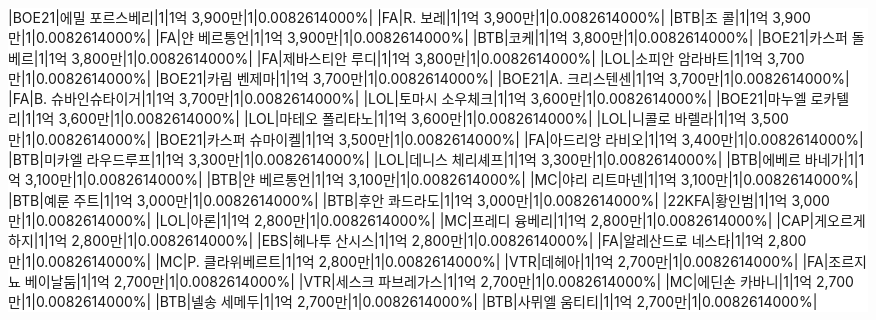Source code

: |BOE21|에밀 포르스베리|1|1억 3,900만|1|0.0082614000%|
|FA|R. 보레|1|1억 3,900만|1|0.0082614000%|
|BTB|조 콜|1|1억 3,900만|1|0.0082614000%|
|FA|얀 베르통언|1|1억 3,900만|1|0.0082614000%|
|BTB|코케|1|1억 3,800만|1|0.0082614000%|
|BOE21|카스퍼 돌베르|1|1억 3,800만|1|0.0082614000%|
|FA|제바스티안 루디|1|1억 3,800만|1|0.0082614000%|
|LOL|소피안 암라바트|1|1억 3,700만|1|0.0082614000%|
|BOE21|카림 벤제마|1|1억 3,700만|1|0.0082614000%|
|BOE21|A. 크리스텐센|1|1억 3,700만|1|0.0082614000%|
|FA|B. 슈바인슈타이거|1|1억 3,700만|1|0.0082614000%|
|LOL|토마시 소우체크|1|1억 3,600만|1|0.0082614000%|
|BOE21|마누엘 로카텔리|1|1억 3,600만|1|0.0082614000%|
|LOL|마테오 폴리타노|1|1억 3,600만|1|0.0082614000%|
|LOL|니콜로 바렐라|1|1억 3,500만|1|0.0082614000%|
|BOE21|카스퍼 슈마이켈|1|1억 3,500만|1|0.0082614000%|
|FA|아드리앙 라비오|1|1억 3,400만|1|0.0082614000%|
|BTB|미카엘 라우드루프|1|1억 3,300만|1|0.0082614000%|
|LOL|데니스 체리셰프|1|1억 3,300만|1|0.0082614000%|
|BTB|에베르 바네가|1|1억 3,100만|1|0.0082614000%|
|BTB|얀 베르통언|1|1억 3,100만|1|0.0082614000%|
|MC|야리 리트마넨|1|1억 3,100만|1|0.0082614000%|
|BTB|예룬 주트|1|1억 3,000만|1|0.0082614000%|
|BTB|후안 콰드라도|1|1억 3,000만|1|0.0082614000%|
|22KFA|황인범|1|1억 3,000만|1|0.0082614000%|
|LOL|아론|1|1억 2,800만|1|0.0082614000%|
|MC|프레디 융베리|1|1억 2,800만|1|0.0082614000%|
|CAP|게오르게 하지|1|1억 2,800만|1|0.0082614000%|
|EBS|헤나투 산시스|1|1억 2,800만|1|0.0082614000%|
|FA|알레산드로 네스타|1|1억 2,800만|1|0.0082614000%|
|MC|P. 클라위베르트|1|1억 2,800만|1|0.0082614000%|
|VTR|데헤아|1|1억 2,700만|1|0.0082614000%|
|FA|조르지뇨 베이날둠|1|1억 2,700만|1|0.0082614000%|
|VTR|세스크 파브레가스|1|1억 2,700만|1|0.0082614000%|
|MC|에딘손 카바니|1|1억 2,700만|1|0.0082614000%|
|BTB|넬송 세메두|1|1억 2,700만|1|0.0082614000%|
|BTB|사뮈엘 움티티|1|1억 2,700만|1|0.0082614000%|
* * * * * * *
What is being asked:
Reproduce the data with every "BOE21" swapped for "BOE22", keeping everything else the same. Omit the pictures from your answer.

Solved problem:
Source code

: |BOE22|에밀 포르스베리|1|1억 3,900만|1|0.0082614000%|
|FA|R. 보레|1|1억 3,900만|1|0.0082614000%|
|BTB|조 콜|1|1억 3,900만|1|0.0082614000%|
|FA|얀 베르통언|1|1억 3,900만|1|0.0082614000%|
|BTB|코케|1|1억 3,800만|1|0.0082614000%|
|BOE22|카스퍼 돌베르|1|1억 3,800만|1|0.0082614000%|
|FA|제바스티안 루디|1|1억 3,800만|1|0.0082614000%|
|LOL|소피안 암라바트|1|1억 3,700만|1|0.0082614000%|
|BOE22|카림 벤제마|1|1억 3,700만|1|0.0082614000%|
|BOE22|A. 크리스텐센|1|1억 3,700만|1|0.0082614000%|
|FA|B. 슈바인슈타이거|1|1억 3,700만|1|0.0082614000%|
|LOL|토마시 소우체크|1|1억 3,600만|1|0.0082614000%|
|BOE22|마누엘 로카텔리|1|1억 3,600만|1|0.0082614000%|
|LOL|마테오 폴리타노|1|1억 3,600만|1|0.0082614000%|
|LOL|니콜로 바렐라|1|1억 3,500만|1|0.0082614000%|
|BOE22|카스퍼 슈마이켈|1|1억 3,500만|1|0.0082614000%|
|FA|아드리앙 라비오|1|1억 3,400만|1|0.0082614000%|
|BTB|미카엘 라우드루프|1|1억 3,300만|1|0.0082614000%|
|LOL|데니스 체리셰프|1|1억 3,300만|1|0.0082614000%|
|BTB|에베르 바네가|1|1억 3,100만|1|0.0082614000%|
|BTB|얀 베르통언|1|1억 3,100만|1|0.0082614000%|
|MC|야리 리트마넨|1|1억 3,100만|1|0.0082614000%|
|BTB|예룬 주트|1|1억 3,000만|1|0.0082614000%|
|BTB|후안 콰드라도|1|1억 3,000만|1|0.0082614000%|
|22KFA|황인범|1|1억 3,000만|1|0.0082614000%|
|LOL|아론|1|1억 2,800만|1|0.0082614000%|
|MC|프레디 융베리|1|1억 2,800만|1|0.0082614000%|
|CAP|게오르게 하지|1|1억 2,800만|1|0.0082614000%|
|EBS|헤나투 산시스|1|1억 2,800만|1|0.0082614000%|
|FA|알레산드로 네스타|1|1억 2,800만|1|0.0082614000%|
|MC|P. 클라위베르트|1|1억 2,800만|1|0.0082614000%|
|VTR|데헤아|1|1억 2,700만|1|0.0082614000%|
|FA|조르지뇨 베이날둠|1|1억 2,700만|1|0.0082614000%|
|VTR|세스크 파브레가스|1|1억 2,700만|1|0.0082614000%|
|MC|에딘손 카바니|1|1억 2,700만|1|0.0082614000%|
|BTB|넬송 세메두|1|1억 2,700만|1|0.0082614000%|
|BTB|사뮈엘 움티티|1|1억 2,700만|1|0.0082614000%|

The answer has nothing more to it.